Musical Epiphany Leads to Debut CD by Michael Blum ’15

Michael Blum ’15 was raised in a musical household in Great Neck, N.Y. When he was 9, he learned to play the guitar from his father, Len Blum, a classical guitarist. But it wasn’t until he got to Dartmouth that he realized music could be more than a hobby.

His epiphany took place midway through his first year at Dartmouth, when he played guitar in the orchestra pit for Hairspray, the Department of Theater’s winter 2012 production. The show’s musical director, Joel Mercier, then hired Blum to play in the orchestra pit that summer for the New London (N.H.) Barn Playhouse.

“That was where I decided that music was my calling,” says Blum, a music and cognitive science double major who also sings with the co-ed a cappella group the Dartmouth Dodecaphonics. “Before that first professional gig, I never realized that it was something I could pursue professionally and something that I could really go for.”

Since then, he’s been going all out.
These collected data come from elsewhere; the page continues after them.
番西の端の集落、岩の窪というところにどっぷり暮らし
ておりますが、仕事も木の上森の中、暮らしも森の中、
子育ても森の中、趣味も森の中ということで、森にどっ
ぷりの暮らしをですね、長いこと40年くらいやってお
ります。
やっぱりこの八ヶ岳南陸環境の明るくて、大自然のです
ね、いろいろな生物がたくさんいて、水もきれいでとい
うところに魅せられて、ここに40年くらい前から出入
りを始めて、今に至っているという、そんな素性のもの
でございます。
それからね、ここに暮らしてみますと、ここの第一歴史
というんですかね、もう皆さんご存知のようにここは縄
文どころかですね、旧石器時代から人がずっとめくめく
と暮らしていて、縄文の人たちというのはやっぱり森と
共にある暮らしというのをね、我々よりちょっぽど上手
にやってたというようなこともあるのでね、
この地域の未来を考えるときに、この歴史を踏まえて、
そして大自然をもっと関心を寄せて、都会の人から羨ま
He practices seven to eight hours a day in the Hopkins Center for the Arts’ practice rooms, played in the orchestra pit for the recent theater department production of Spring Awakening, and just released his debut CD, Initiation, with the Michael Blum Quartet. One of the quartet members is his guitar instructor, Berklee College of Music Professor Jim Stinnett.

Initiation includes jazz standards and compositions by Stinnett as well the song Six Weeks, which Blum wrote with guidance from Assistant Professor Spencer Topel in a Dartmouth Department of Music independent study class.
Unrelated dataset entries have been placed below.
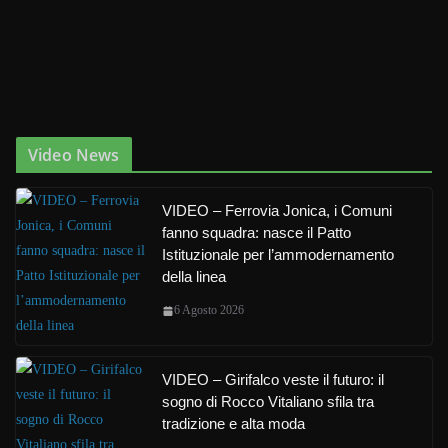
Video News
VIDEO – Ferrovia Jonica, i Comuni
fanno squadra: nasce il Patto
Istituzionale per l’ammodernamento
della linea
6 Agosto 2026
VIDEO – Girifalco veste il futuro: il
sogno di Rocco Vitaliano sfila tra
tradizione e alta moda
“Initiation is really intended to be ‘people music’—music for people’s enjoyment,” says Blum, whose influences include Grant Green, Hank Mobley, and Red Garland. “The music is really not avant-garde or highly intellectual, and it’s also not too commercial, either. But it’s all rooted in the jazz tradition and language.”

Robert Duff, a lecturer in the music department, got to know Blum while Blum served as a teaching assistant for Duff’s class “Introduction to Music Theory.” Duff praises the student’s “sensitivity to melodic line, his understanding of a phrase, and his innate musicality.

“It’s extraordinary that an undergraduate has produced a professionally recorded CD of this quality. It’s rare that this happens at Dartmouth or any institution,” says Duff, who also directs the Handel Society of Dartmouth College. “Michael is a consummate musician at heart, and this CD should serve him well.”